The regulatory oversight capacity of the Erhvervsstyrelsen will also become more prominent. The agency retains the authority to investigate, sanction, or revoke access in cases where misuse of the system is detected or where companies fail to meet their reporting obligations. Importantly, the system is built on a trust-based model: entities granted access are presumed to comply, but monitoring mechanisms remain in place to identify potential abuses. For SMEs, this underscores the necessity of proactive compliance rather than reactive correction.

It is therefore advisable for enterprises to begin preparing now, well in advance of the reform’s entry into force. A thorough internal audit of beneficial ownership records should be undertaken to ensure accuracy. Any recent changes in ownership structure must be promptly registered in the CVR. Management should also implement internal controls to ensure that changes are detected and reported on an ongoing basis, rather than addressed only when a formal review is initiated.

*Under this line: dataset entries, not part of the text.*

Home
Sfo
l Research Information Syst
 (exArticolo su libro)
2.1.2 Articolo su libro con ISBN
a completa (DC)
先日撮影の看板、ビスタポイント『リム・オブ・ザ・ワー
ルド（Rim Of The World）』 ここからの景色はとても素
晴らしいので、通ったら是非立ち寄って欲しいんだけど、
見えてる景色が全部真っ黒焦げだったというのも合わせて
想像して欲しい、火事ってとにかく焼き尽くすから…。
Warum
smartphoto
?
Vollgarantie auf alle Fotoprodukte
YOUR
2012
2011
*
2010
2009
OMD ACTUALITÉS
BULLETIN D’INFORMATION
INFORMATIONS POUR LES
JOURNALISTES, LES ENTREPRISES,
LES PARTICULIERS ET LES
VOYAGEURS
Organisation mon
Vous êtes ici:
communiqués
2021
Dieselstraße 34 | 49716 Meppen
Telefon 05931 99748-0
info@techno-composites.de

Proactive verification and meticulous data stewardship will not only mitigate the risk of penalties but also strengthen a company’s reputation with banks, investors, and partners who increasingly expect robust compliance as a prerequisite for collaboration.

The broader regulatory adjustment reflects a deliberate attempt by EU legislators and national authorities to reconcile competing objectives: the imperative of safeguarding financial markets against money laundering and terrorist financing, the need to provide reliable information to those with legitimate oversight responsibilities, and the fundamental requirement of respecting privacy and data protection rights. This triad of objectives creates a complex compliance environment, but one that is consistent with the evolving European emphasis on proportionality and accountability in corporate transparency.

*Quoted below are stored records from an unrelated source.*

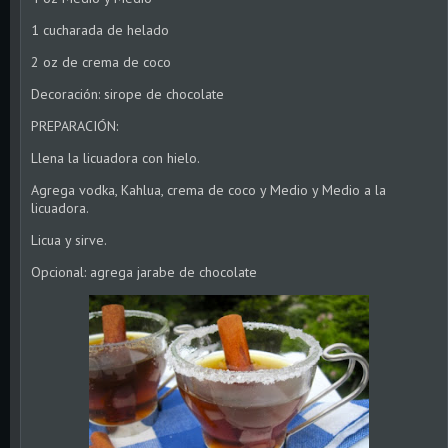
1 cucharada de helado
2 oz de crema de coco
Decoración: sirope de chocolate
PREPARACIÓN:
Llena la licuadora con hielo.
Agrega vodka, Kahlua, crema de coco y Medio y Medio a la
licuadora.
Licua y sirve.
Opcional: agrega jarabe de chocolate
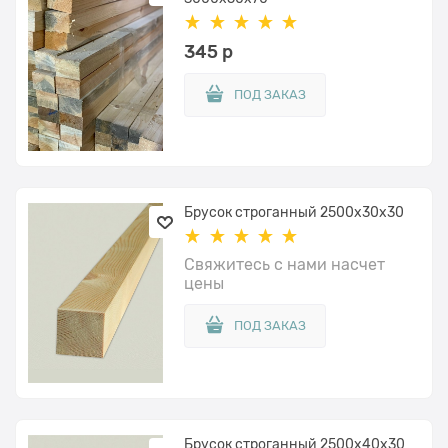
345
 р
ПОД ЗАКАЗ
Брусок строганный 2500x30x30
Свяжитесь с нами насчет
цены
ПОД ЗАКАЗ
Брусок строганный 2500x40х30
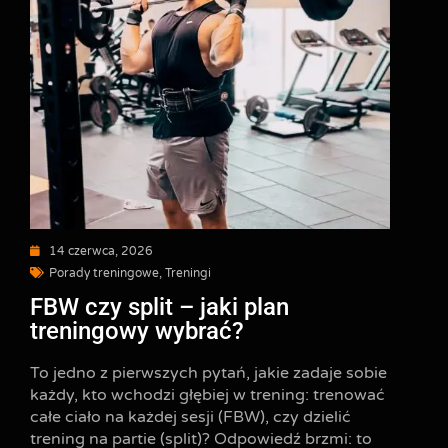
14 czerwca, 2026
Porady treningowe
,
Treningi
FBW czy split – jaki plan
treningowy wybrać?
To jedno z pierwszych pytań, jakie zadaje sobie
każdy, kto wchodzi głębiej w trening: trenować
całe ciało na każdej sesji (FBW), czy dzielić
trening na partie (split)? Odpowiedź brzmi: to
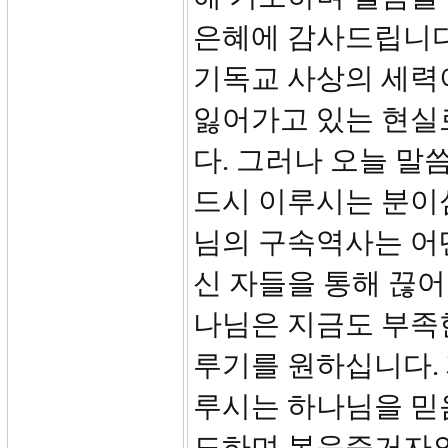
은혜에 감사드립니다.
기독교 사상의 세력
잃어가고 있는 현실
다. 그러나 오늘 말
드시 이루시는 분이심
님의 구속역사는 어
신 자들을 통해 끊
나님은 지금도 부족한
루기를 원하십니다.
루시는 하나님을 믿
도하며 복음증거자의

For Danish SMEs, the core message is unambiguous. Their obligations to register beneficial ownership data remain fully intact, and the threshold for demonstrating accuracy, timeliness, and governance diligence has risen. Companies that fail to adapt may face not only regulatory sanctions but also reputational damage and practical barriers in financial and commercial transactions. Conversely, enterprises that anticipate the new standards, embed compliance in their governance structures, and cultivate a culture of accuracy and transparency will be best positioned to thrive in the evolving environment. In this sense, the forthcoming reform should not be seen solely as a constraint but as an opportunity to professionalize internal systems, foster trust with stakeholders, and secure a competitive advantage in an increasingly compliance-driven market.